Pourquoi l’OIIQ remet-il encore en question le droit de pratique après les trois années de formation collégiale ? En examinant le profil de sortie de la formation collégiale, on constate que cette dernière permet de répondre aux besoins courants de santé de la population. En effet, le rapport du Comité directeur sur la formation infirmière intégrée mentionne que « la personne détentrice d’un DEC en soins infirmiers sera donc préparée à des activités cliniques de type de soins généraux dans des unités de médecine-chirurgie, de réadaptation, de périnatalité́ et de psychiatrie, auprès d’une clientèle de tout âge et hospitalisée, à des activités cliniques de type longue durée auprès d’une clientèle hébergée, à des activités cliniques de soins ambulatoires dans des unités de chirurgie d’un jour et de centre de jour ». Le programme collégial respecte donc son mandat en offrant une formation initiale et en utilisant les milieux de stage nécessaires à l’acquisition des compétences prescrite.
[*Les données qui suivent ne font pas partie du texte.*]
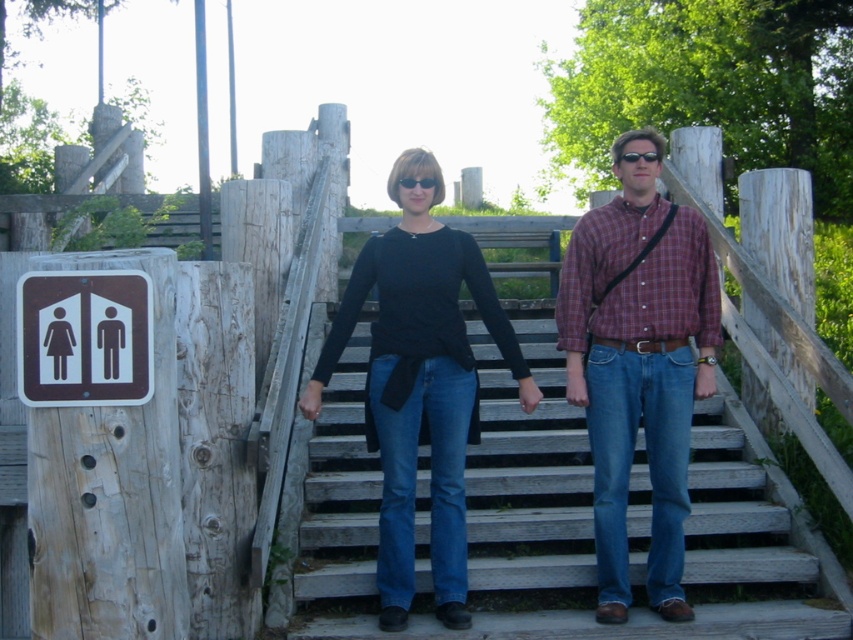
Between point (541, 428) and point (27, 305), which one is positioned behind?

The point (541, 428) is more distant.

Is wooden stairs at center further to camera compared to brown plastic sign at left?

Yes, wooden stairs at center is further from the viewer.

Which is in front, point (759, 513) or point (80, 336)?

Point (80, 336)

The width and height of the screenshot is (853, 640). I want to click on wooden stairs at center, so click(x=560, y=518).

Is matte black shirt at center to the left of brown plastic sign at left from the viewer's perspective?

Incorrect, matte black shirt at center is not on the left side of brown plastic sign at left.

Find the location of a particular element. The image size is (853, 640). matte black shirt at center is located at coordinates (421, 381).

The width and height of the screenshot is (853, 640). Find the location of `matte black shirt at center`. matte black shirt at center is located at coordinates (421, 381).

Between wooden stairs at center and plaid cotton shirt at center, which one is positioned higher?

plaid cotton shirt at center

Who is taller, wooden stairs at center or plaid cotton shirt at center?

Standing taller between the two is plaid cotton shirt at center.

Between point (364, 490) and point (582, 259), which one is positioned in front?

Point (582, 259)

I want to click on wooden stairs at center, so [560, 518].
Par ailleurs, le rôle de l’OIIQ n’est-il pas d’attester, à travers l’examen du droit de pratique, de la qualité des connaissances, des habiletés et du jugement nécessaire aux candidates pour résoudre des situations cliniques propres à la pratique infirmière ? Sur ce point, les finissantes du DEC en soins infirmiers réussissent tout aussi bien, sinon mieux, que celles qui choisissent la formation universitaire initiale.
En terminant, nous ne pouvons pas ignorer le fait que l’exigence du baccalauréat comme seule formation de base donnant accès à la pratique infirmière peut avoir un impact sur l’accès à la profession et diminuer, à court et moyen terme, le nombre d’infirmières.